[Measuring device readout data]
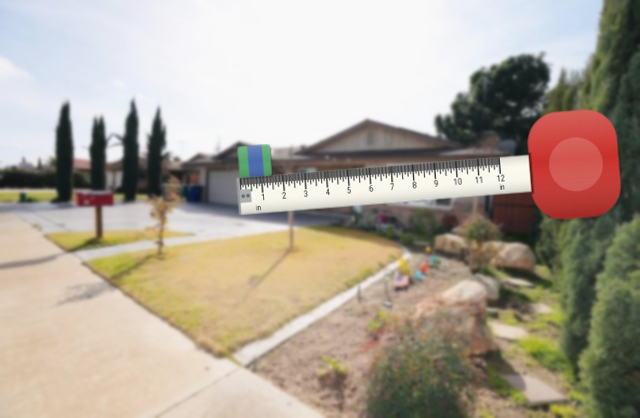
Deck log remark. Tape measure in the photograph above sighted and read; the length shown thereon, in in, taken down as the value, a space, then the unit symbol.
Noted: 1.5 in
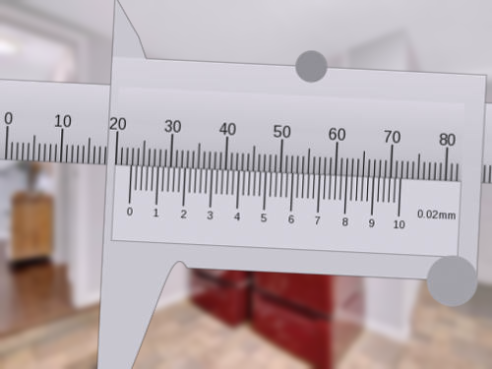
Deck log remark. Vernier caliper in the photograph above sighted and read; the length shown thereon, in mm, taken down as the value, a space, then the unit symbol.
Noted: 22.8 mm
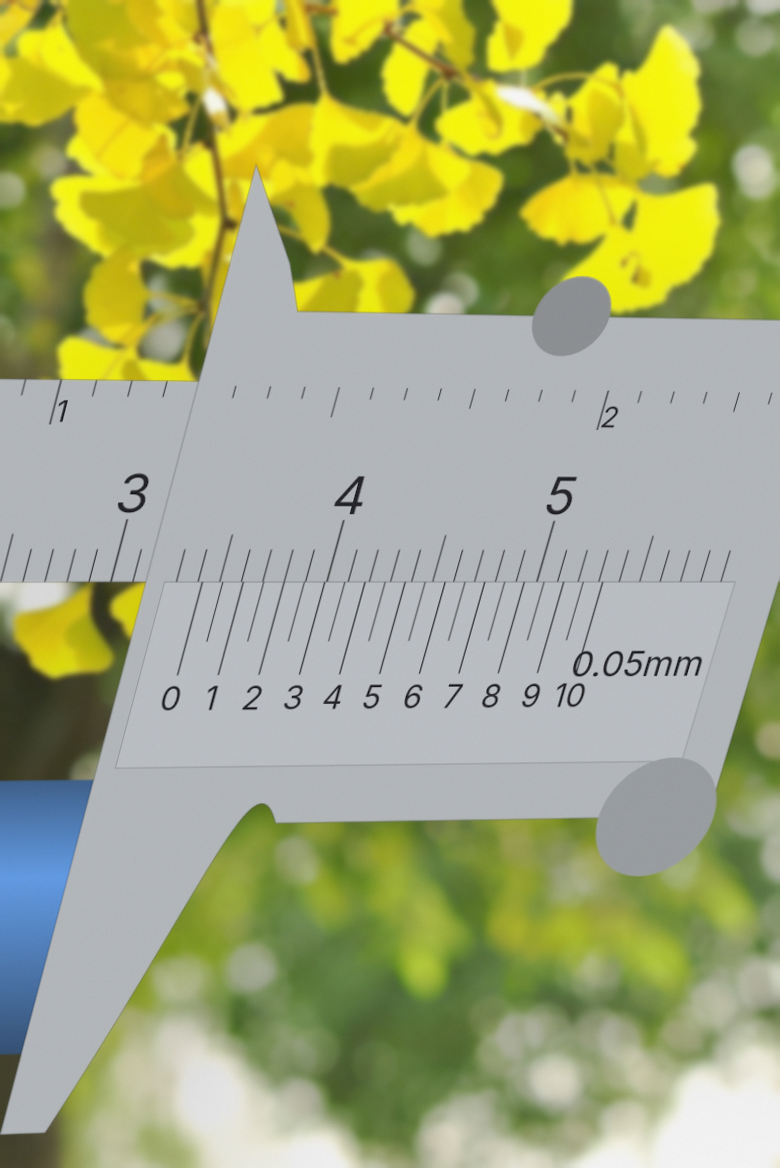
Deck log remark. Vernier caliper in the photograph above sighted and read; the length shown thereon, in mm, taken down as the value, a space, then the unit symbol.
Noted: 34.2 mm
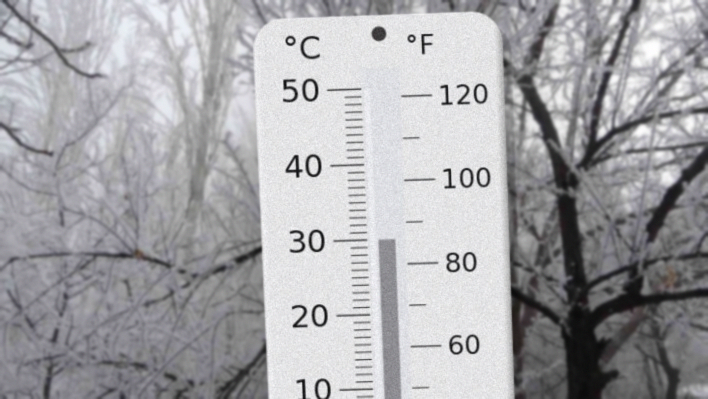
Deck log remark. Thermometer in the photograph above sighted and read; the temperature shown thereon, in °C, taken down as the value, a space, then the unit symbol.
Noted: 30 °C
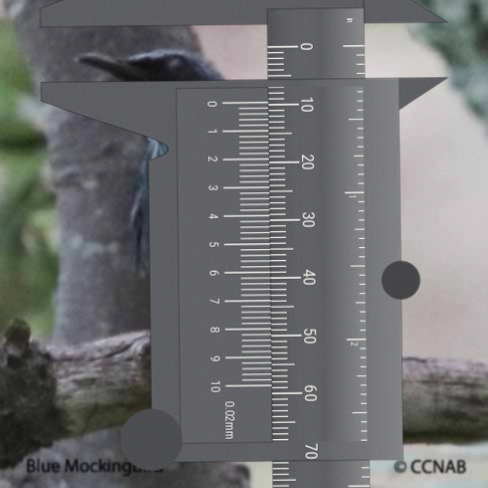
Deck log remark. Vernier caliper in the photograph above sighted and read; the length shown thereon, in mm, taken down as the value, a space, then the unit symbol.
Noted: 9.6 mm
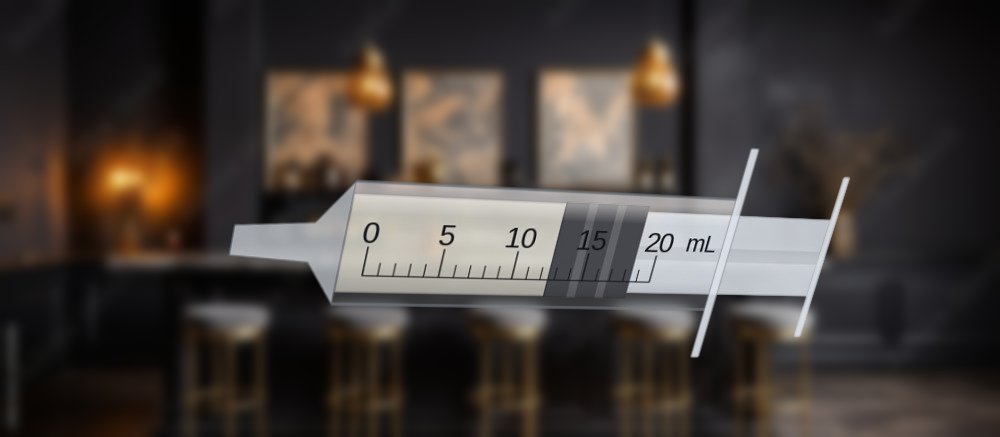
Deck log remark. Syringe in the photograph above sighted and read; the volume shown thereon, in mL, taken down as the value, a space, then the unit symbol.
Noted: 12.5 mL
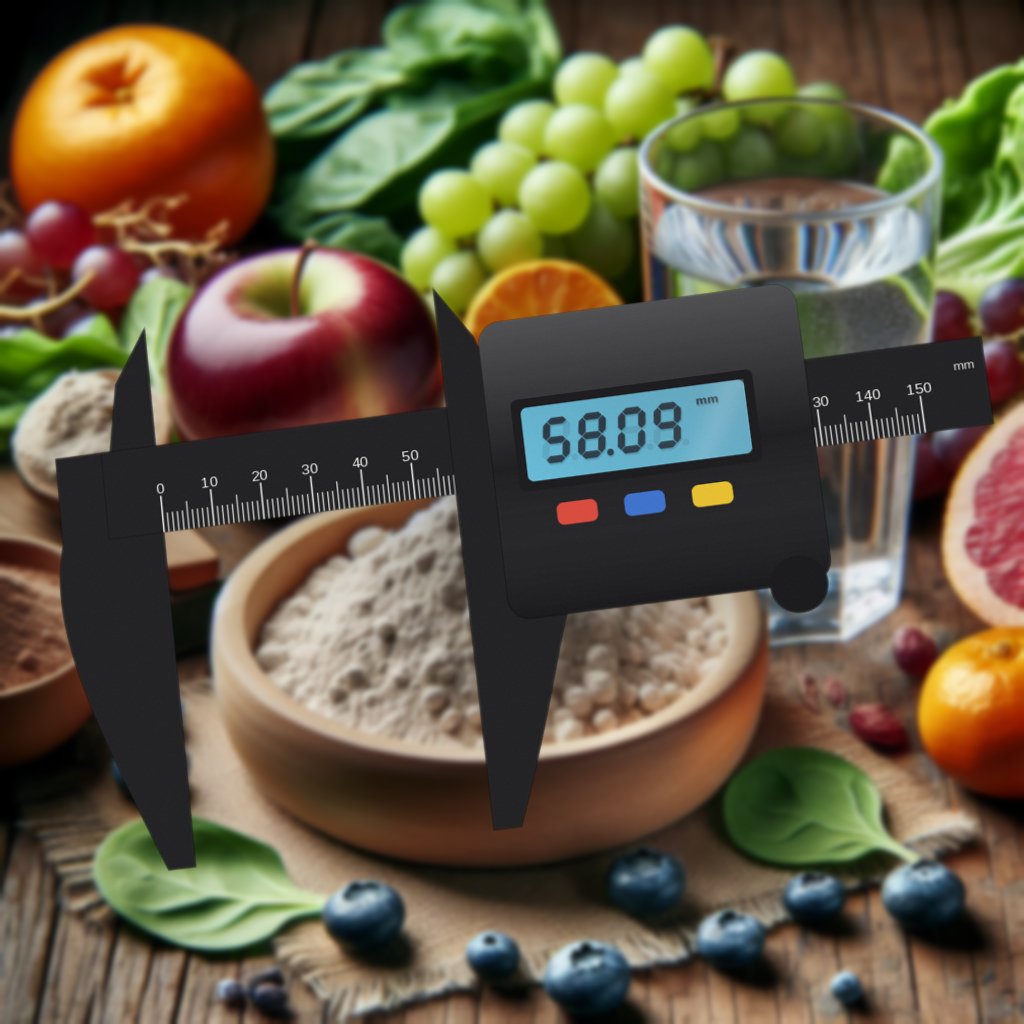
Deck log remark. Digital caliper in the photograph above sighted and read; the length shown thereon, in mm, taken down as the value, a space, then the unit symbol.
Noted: 58.09 mm
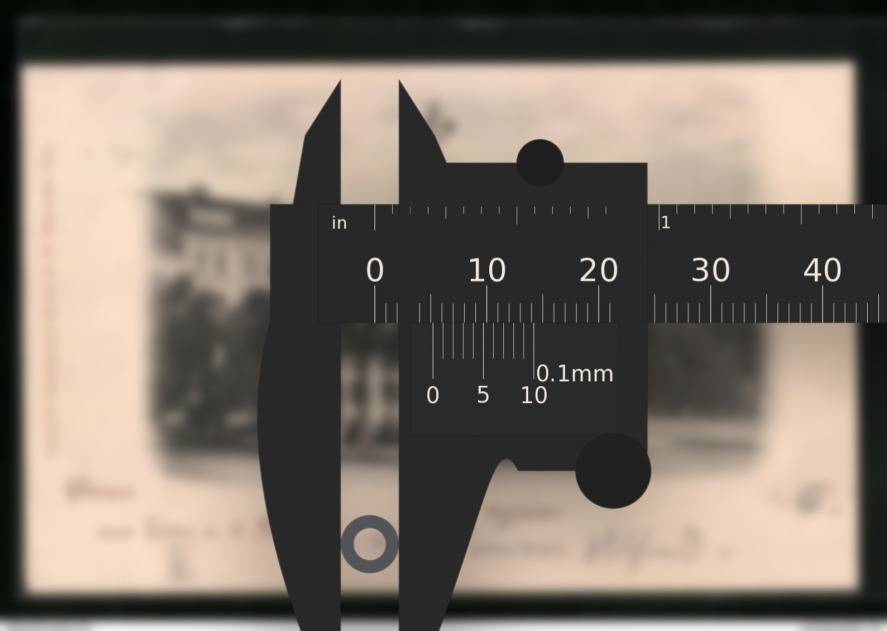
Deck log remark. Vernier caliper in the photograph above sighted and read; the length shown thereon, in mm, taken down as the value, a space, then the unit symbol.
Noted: 5.2 mm
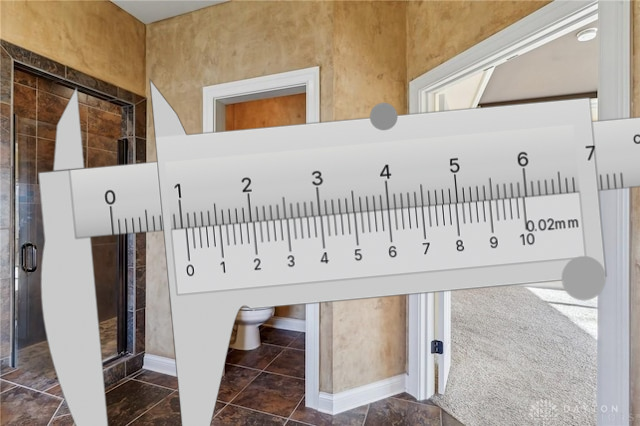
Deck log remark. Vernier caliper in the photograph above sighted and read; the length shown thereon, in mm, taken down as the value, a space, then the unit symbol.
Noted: 10.6 mm
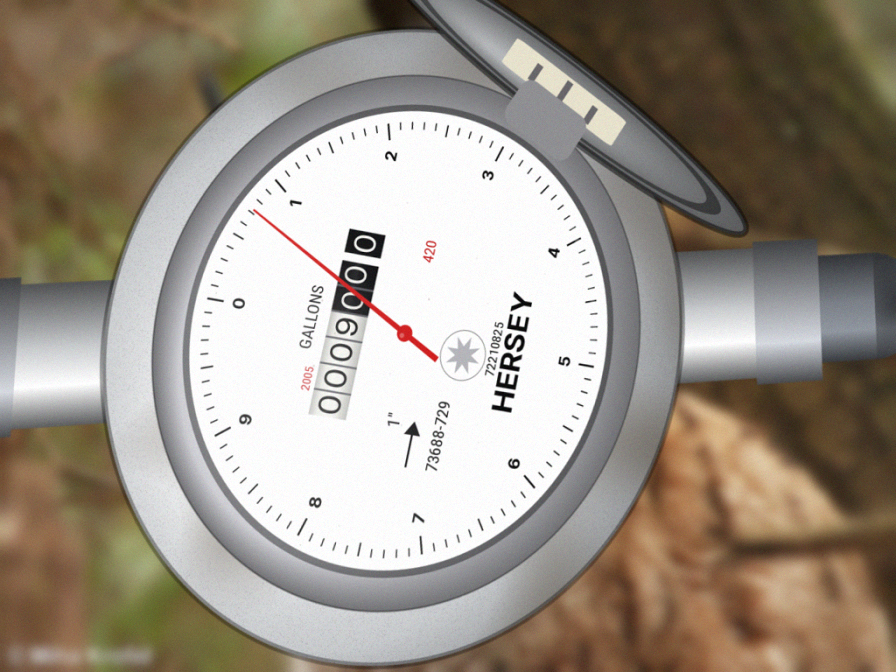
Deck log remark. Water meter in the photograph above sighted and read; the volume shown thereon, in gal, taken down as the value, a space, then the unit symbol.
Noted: 9000.7 gal
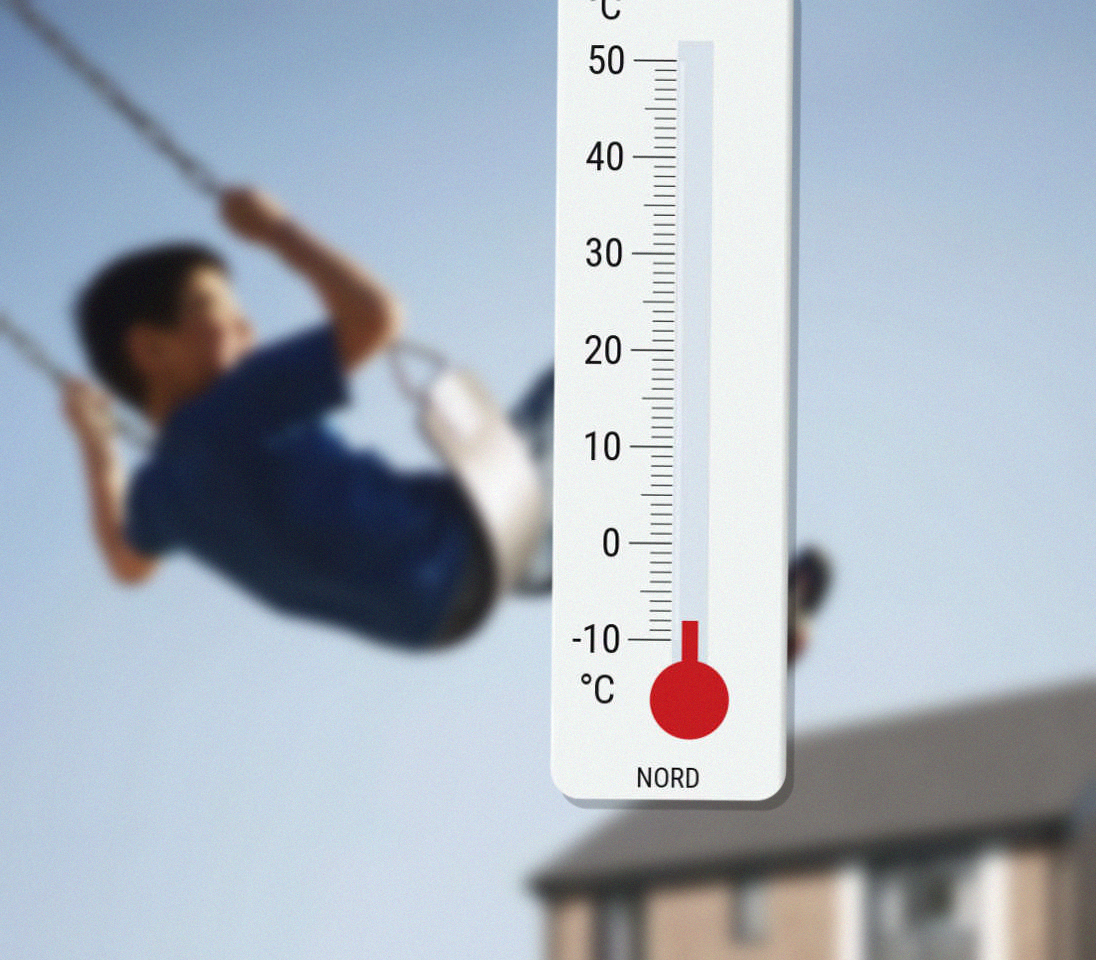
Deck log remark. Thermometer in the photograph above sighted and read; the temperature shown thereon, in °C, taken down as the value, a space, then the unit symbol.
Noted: -8 °C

■ Task description:
Lay out the lines above as a Markdown table with the columns "Row" and "Line," giving each line a row number. Skip any blank lines and leave out the pictures.

■ Task result:
| Row | Line |
|---|---|
| 1 | Deck log remark. Tape measure in the photograph above sighted and read; the length shown thereon, in in, taken down as the value, a space, then the unit symbol. |
| 2 | Noted: 1.5 in |
| 3 | Deck log remark. Vernier caliper in the photograph above sighted and read; the length shown thereon, in mm, taken down as the value, a space, then the unit symbol. |
| 4 | Noted: 22.8 mm |
| 5 | Deck log remark. Vernier caliper in the photograph above sighted and read; the length shown thereon, in mm, taken down as the value, a space, then the unit symbol. |
| 6 | Noted: 34.2 mm |
| 7 | Deck log remark. Thermometer in the photograph above sighted and read; the temperature shown thereon, in °C, taken down as the value, a space, then the unit symbol. |
| 8 | Noted: 30 °C |
| 9 | Deck log remark. Vernier caliper in the photograph above sighted and read; the length shown thereon, in mm, taken down as the value, a space, then the unit symbol. |
| 10 | Noted: 9.6 mm |
| 11 | Deck log remark. Syringe in the photograph above sighted and read; the volume shown thereon, in mL, taken down as the value, a space, then the unit symbol. |
| 12 | Noted: 12.5 mL |
| 13 | Deck log remark. Digital caliper in the photograph above sighted and read; the length shown thereon, in mm, taken down as the value, a space, then the unit symbol. |
| 14 | Noted: 58.09 mm |
| 15 | Deck log remark. Vernier caliper in the photograph above sighted and read; the length shown thereon, in mm, taken down as the value, a space, then the unit symbol. |
| 16 | Noted: 5.2 mm |
| 17 | Deck log remark. Vernier caliper in the photograph above sighted and read; the length shown thereon, in mm, taken down as the value, a space, then the unit symbol. |
| 18 | Noted: 10.6 mm |
| 19 | Deck log remark. Water meter in the photograph above sighted and read; the volume shown thereon, in gal, taken down as the value, a space, then the unit symbol. |
| 20 | Noted: 9000.7 gal |
| 21 | Deck log remark. Thermometer in the photograph above sighted and read; the temperature shown thereon, in °C, taken down as the value, a space, then the unit symbol. |
| 22 | Noted: -8 °C |